The Second Wave: Weaponization and Supply Chain Risk
The vacuum created by the leak was immediately filled by threat actors. Within 24 hours, the incident was weaponized to distribute Vidar stealer and GhostSocks proxy malware. Attackers utilized the TradeAI.exe dropper, masquerading as “leaked” versions of Claude Code or “unlocked” enterprise tools.
These actors were sophisticated, utilizing a GPU hardware scoring system to target victims. High-end NVIDIA gaming PCs (RTX 30/40 series) were prioritized for infection, presumably for cryptocurrency mining or high-value credential theft, while virtual machines were rejected. This malware appeared under lures like WormGPT, NemoClaw, and KawaiiGPT. This was not an isolated incident but part of a 2026 supply chain crisis that saw concurrent compromises of axios and LiteLLM, proving that the modern developer’s terminal is the new front line of enterprise security.
Strategic Lessons: Moving the Perimeter
The Claude Code incident is the definitive case study for the VibeGuard taxonomy. This framework identifies the blind spots inherent in AI-assisted development, where AI-generated code produces 1.7x more issues than human-written code according to recent arXiv findings. The taxonomy highlights five failures: Artifact hygiene, Config drift, Hardcoded secrets, Supply chain risks, and Source-map exposure.
“This was a release packaging issue caused by human error, not a security breach.”
While Anthropic’s official statement attempts to downplay the incident, the reality is that the security perimeter must shift. Local “vibe coding” creates a black box on developer laptops that bypasses corporate firewalls. The only sustainable path forward for the enterprise is the adoption of Isolated Cloud Development Environments (CDEs). By moving the workspace to the infrastructure layer, a missing .npmignore becomes a configuration error in a sandbox rather than a multi-billion-dollar exposure of intellectual property.
Conclusion: The Engineering Discipline Gap
The ultimate lesson of the Claude Code leak is that even the world’s most advanced AI labs are susceptible to the most basic engineering failures. We are witnessing a widening gap between the velocity of AI-driven feature development and the stagnation of operational hygiene. “Vibe coding” allows us to build incredible things at 3:00 AM, but without a rigorous, automated perimeter, it also allows us to leak those things by 4:00 AM.
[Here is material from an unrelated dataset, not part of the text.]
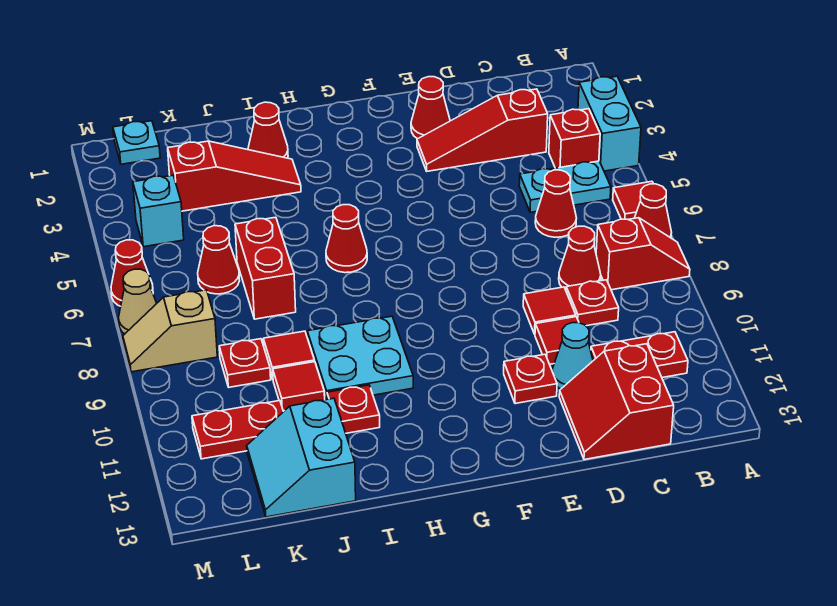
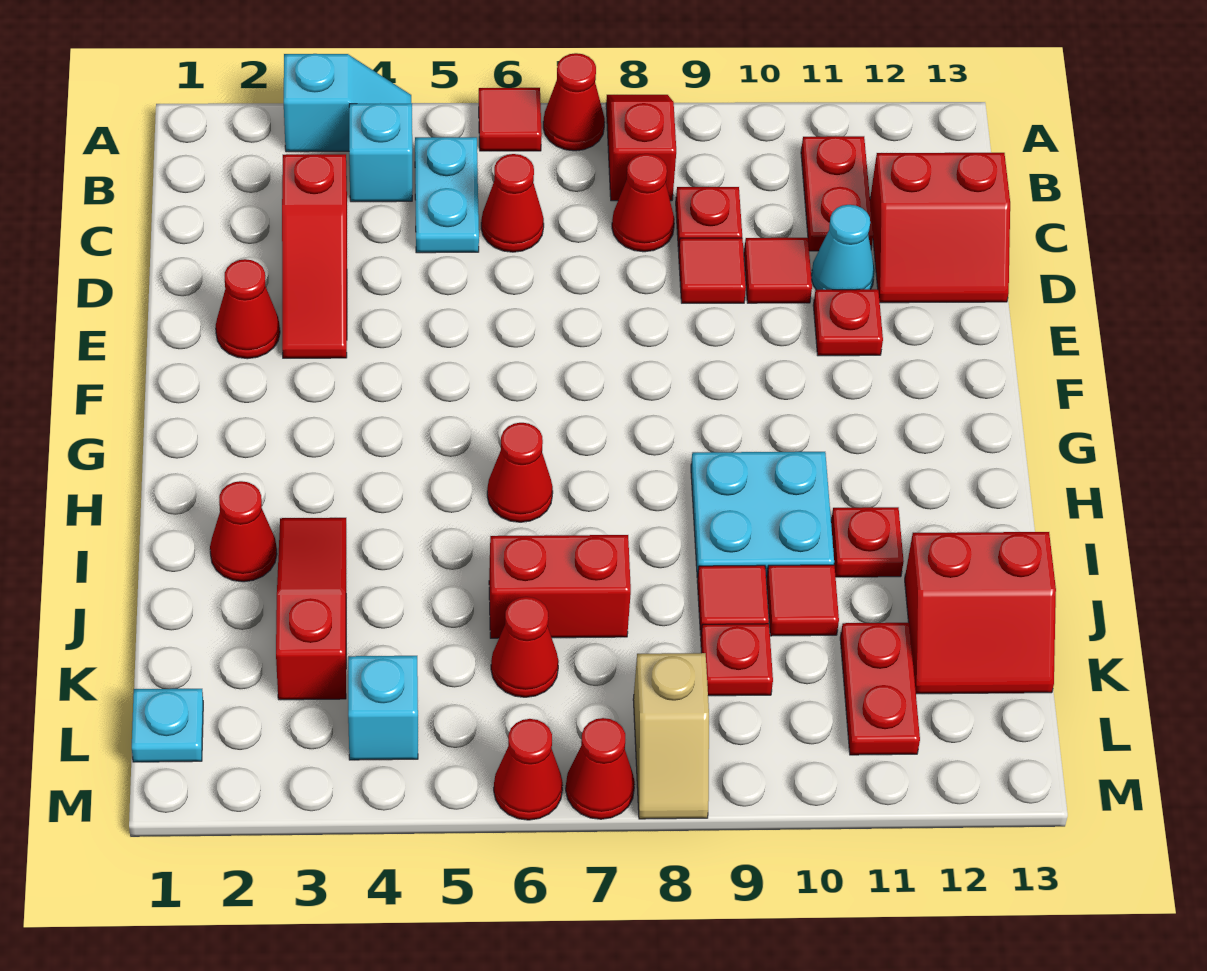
cyan brick A3:A4 level 1 -> cyan slope A3:A4 level 1 top 3
red brick B4 level 1 -> cyan brick B4 level 1
cyan slope J12:K13 level 1 top J -> red slope J12:K13 level 1 top J
tan cone M7 level 1 -> red cone M7 level 1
As AI agents move from writing snippets to managing entire build pipelines, the human-in-the-loop requirement for packaging and release configuration has never been more vital. Anthropic’s ducks may be “shiny” and “legendary,” but the leak of their entire agentic harness is a sobering reminder that in the age of autonomous code, the most dangerous vulnerability is still a tired human with a misconfigured ignore file.